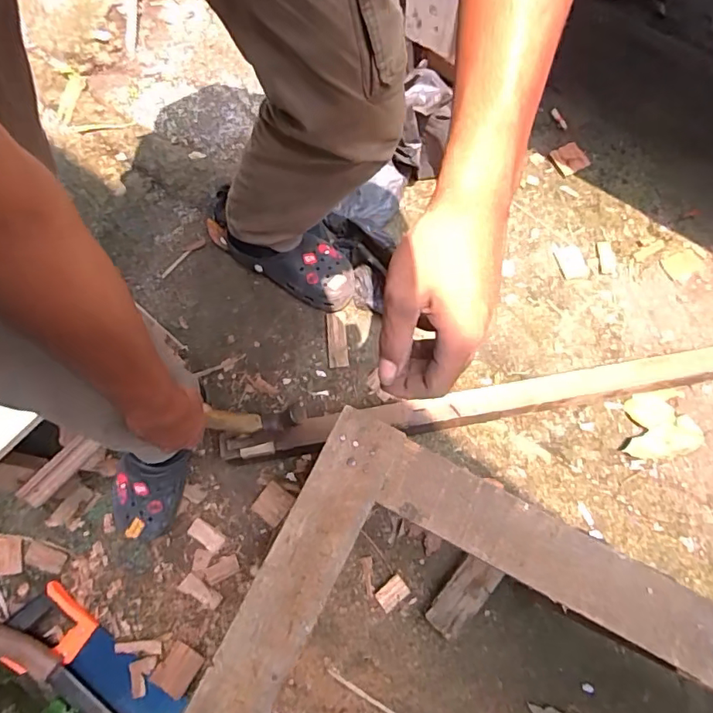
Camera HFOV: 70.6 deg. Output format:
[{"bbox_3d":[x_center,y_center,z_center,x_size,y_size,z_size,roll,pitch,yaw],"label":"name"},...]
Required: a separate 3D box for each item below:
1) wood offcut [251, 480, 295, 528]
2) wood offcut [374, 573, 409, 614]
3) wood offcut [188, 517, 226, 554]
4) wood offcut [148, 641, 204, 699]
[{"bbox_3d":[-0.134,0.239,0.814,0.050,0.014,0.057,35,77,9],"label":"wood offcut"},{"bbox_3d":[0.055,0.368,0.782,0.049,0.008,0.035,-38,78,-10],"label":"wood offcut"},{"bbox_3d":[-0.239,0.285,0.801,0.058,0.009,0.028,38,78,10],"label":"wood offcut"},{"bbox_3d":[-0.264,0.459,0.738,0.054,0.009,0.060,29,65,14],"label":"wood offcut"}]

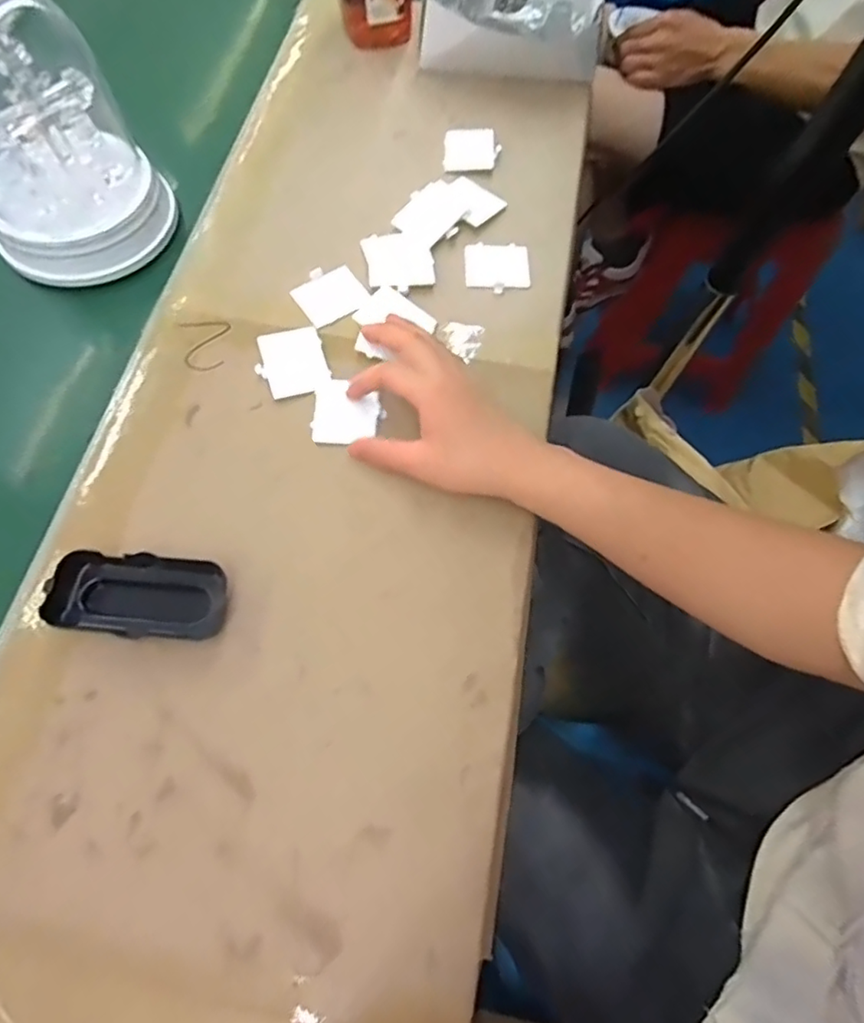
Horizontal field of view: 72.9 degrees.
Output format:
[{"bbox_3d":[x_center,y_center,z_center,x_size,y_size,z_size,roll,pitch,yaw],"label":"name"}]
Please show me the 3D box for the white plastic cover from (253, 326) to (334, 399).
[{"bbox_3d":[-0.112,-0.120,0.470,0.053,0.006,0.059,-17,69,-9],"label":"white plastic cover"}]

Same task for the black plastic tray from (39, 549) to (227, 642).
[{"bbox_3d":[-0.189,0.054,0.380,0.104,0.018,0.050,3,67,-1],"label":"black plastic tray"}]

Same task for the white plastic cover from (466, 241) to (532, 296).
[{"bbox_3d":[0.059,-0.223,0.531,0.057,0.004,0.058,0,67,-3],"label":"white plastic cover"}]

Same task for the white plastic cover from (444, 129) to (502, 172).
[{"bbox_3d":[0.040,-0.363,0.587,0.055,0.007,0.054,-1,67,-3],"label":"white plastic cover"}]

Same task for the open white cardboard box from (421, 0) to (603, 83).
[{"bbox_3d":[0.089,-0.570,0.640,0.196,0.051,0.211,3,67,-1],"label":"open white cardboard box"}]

+---+

Copy out exactly, with no pictures, the lines of the data from the first one through the line bearing "3) wood offcut [188, 517, 226, 554]".

Camera HFOV: 70.6 deg. Output format:
[{"bbox_3d":[x_center,y_center,z_center,x_size,y_size,z_size,roll,pitch,yaw],"label":"name"},...]
Required: a separate 3D box for each item below:
1) wood offcut [251, 480, 295, 528]
2) wood offcut [374, 573, 409, 614]
3) wood offcut [188, 517, 226, 554]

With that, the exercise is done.